HDPE-Folie bezeichnet eine Kunststofffolie aus hochdichtem Polyethylen (PE-HD, englisch: High Density Polyethylene), das im Niederdruckverfahren mit Katalysator aus Ethen polymerisiert wird. Die dabei entstehenden linearen Polymerketten mit wenigen Seitenverzweigungen führen zu einem hohen Kristallisationsgrad und einer Dichte von etwa 0,93 bis 0,97 g/cm³ – deutlich höher als bei anderen Polyethylen-Varianten.

Diese molekulare Struktur verleiht HDPE-Folie ein charakteristisches Eigenschaftsprofil: hohe Steifigkeit, Zugfestigkeit von rund 38 MPa, ausgeprägte Reiß-, Kratz- und Verschleißfestigkeit sowie chemische Beständigkeit gegen Säuren, Laugen, Öle, Fette, Lösungsmittel und Salze. Das Material ist wasserdicht und nicht hygroskopisch, weist gute UV-Beständigkeit auf und bleibt in einem Temperaturbereich von etwa −50 °C bis +90 °C dauerhaft einsetzbar, kurzzeitig auch bis rund 120 °C. Dabei ist HDPE geruchlos und ungiftig, was den Einsatz in Lebensmittelkontaktanwendungen ermöglicht.

Im Etikettendruck wird HDPE-Folie als Trägermaterial – der sogenannte Face Stock – für Folienetiketten verwendet.

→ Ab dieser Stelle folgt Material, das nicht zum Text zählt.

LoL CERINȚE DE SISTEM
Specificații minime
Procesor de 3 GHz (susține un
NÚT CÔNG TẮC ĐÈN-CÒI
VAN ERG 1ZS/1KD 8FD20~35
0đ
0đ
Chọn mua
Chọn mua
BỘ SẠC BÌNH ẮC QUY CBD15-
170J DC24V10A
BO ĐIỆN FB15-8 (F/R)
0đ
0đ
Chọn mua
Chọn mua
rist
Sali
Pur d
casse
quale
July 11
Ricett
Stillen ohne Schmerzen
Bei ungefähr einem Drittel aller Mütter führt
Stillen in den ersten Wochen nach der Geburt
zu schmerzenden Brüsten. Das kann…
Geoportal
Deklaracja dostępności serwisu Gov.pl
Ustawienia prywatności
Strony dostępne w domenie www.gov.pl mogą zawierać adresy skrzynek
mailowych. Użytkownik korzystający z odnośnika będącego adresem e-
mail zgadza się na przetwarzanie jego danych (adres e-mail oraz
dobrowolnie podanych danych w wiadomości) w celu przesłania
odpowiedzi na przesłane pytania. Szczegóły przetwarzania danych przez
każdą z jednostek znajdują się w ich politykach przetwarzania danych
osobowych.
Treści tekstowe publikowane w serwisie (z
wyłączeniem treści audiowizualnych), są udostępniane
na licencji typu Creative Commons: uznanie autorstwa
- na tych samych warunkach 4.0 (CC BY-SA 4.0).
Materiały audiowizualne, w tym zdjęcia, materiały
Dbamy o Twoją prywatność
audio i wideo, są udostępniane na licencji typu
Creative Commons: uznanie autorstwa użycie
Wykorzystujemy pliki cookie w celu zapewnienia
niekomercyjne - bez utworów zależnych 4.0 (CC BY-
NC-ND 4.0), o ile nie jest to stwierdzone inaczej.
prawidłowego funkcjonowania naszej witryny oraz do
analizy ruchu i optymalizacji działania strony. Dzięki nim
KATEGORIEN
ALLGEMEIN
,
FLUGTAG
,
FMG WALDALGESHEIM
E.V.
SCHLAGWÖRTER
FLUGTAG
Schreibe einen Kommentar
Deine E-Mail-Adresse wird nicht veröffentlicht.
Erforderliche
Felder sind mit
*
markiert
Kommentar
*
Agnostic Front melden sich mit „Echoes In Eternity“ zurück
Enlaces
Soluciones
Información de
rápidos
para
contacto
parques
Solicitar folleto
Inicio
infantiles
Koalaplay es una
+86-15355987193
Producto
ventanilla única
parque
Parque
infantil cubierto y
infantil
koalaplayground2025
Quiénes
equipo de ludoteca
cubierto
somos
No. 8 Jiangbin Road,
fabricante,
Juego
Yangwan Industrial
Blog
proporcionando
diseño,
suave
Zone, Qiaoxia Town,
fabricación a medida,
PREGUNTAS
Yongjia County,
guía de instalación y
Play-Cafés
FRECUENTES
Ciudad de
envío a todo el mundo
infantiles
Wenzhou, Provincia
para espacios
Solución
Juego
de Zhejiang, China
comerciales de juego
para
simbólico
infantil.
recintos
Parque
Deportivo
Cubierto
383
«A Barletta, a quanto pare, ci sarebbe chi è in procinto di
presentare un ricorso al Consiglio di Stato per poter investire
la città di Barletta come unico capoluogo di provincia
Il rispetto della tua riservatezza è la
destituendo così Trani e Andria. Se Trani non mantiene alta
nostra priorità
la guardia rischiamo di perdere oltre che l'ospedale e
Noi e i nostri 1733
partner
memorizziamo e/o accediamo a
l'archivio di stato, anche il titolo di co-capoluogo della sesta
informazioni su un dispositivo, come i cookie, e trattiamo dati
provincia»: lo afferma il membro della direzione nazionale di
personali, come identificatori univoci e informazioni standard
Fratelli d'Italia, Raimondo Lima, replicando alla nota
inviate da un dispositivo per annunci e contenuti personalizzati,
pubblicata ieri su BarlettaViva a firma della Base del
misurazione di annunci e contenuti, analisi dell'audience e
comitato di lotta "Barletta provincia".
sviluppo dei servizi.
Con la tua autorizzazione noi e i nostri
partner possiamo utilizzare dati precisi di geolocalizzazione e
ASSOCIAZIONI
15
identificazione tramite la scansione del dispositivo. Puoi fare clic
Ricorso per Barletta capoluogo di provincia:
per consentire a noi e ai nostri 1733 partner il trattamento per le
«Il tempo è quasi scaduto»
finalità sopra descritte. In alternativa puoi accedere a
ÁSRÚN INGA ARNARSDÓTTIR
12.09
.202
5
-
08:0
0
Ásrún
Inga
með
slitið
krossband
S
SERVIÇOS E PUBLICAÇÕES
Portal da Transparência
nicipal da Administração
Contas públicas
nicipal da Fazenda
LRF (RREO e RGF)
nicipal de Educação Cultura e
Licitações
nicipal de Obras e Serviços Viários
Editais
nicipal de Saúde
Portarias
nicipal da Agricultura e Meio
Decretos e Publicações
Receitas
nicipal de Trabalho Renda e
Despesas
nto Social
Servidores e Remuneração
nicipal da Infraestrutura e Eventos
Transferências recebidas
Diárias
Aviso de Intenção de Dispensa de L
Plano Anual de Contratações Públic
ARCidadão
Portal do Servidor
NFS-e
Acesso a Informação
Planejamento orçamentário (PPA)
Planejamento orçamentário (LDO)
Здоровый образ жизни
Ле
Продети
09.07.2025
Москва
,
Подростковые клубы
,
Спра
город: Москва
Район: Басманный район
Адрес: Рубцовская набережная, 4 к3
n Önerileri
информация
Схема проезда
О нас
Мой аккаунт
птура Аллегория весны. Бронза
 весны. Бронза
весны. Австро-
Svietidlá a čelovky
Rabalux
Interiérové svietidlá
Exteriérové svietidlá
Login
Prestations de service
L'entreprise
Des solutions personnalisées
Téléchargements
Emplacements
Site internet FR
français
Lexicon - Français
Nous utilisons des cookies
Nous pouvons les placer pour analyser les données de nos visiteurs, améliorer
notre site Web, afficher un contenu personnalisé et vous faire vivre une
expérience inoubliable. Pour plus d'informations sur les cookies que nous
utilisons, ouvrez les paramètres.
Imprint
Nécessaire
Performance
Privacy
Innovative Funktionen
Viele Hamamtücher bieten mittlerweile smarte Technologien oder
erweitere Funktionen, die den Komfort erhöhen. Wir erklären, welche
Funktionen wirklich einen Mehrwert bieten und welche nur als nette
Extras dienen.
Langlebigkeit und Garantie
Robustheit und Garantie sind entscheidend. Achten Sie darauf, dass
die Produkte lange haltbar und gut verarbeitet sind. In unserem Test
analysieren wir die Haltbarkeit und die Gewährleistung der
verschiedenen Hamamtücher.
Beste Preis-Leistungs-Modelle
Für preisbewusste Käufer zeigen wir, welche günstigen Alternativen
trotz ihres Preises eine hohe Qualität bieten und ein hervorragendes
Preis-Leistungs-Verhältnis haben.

Sie bildet die äußere, bedruckte Schicht eines Etikettenmaterials, das typischerweise durch eine Klebstoffschicht auf Acryl- oder Kautschukbasis sowie einen ablösbaren Liner ergänzt wird. Gegenüber weicheren PE-Varianten wie LDPE bietet PE-HD höhere Härte und Steifigkeit, was den Etiketten bessere Maschinengängigkeit auf Druckmaschinen und Etikettierapparaten verleiht. HDPE-Folie lässt sich mit gängigen Verfahren wie Flexodruck und Digitaldruck verarbeiten und kann anschließend laminiert, lackiert oder gestanzt werden.

Die praktische Relevanz für Etikettenhersteller und -anwender ergibt sich unmittelbar aus den Materialeigenschaften. HDPE-Folienetiketten sind für Umgebungen geeignet, in denen Papieretiketten oder weichere Folien versagen würden: feuchte Industrie- und Lagerbereiche, chemisch belastete Oberflächen wie Kanister und Chemikalienbehälter, Außenanwendungen mit UV- und Witterungsbelastung sowie Etiketten auf Flaschen, die Ölen, Fetten oder schwachen Säuren ausgesetzt sind. Bereits bei geringen Folienstärken – beginnend ab etwa 6 µm – erfüllt das Material hohe Anforderungen an Festigkeit und Schutz, was materialsparende Konstruktionen erlaubt. Hinzu kommt, dass PE-Folie recycelbar ist und ohne giftige Rückstände verbrennt, was in der Bewertung der Ökobilanz als Vorteil gilt. Wer für industrielle oder chemisch anspruchsvolle Anwendungen ein Etikettenträgermaterial benötigt, das mechanische Belastung, Medieneinfluss und ein breites Temperaturspektrum gleichzeitig aushält, findet in der HDPE-Folie eine technisch begründete Wahl.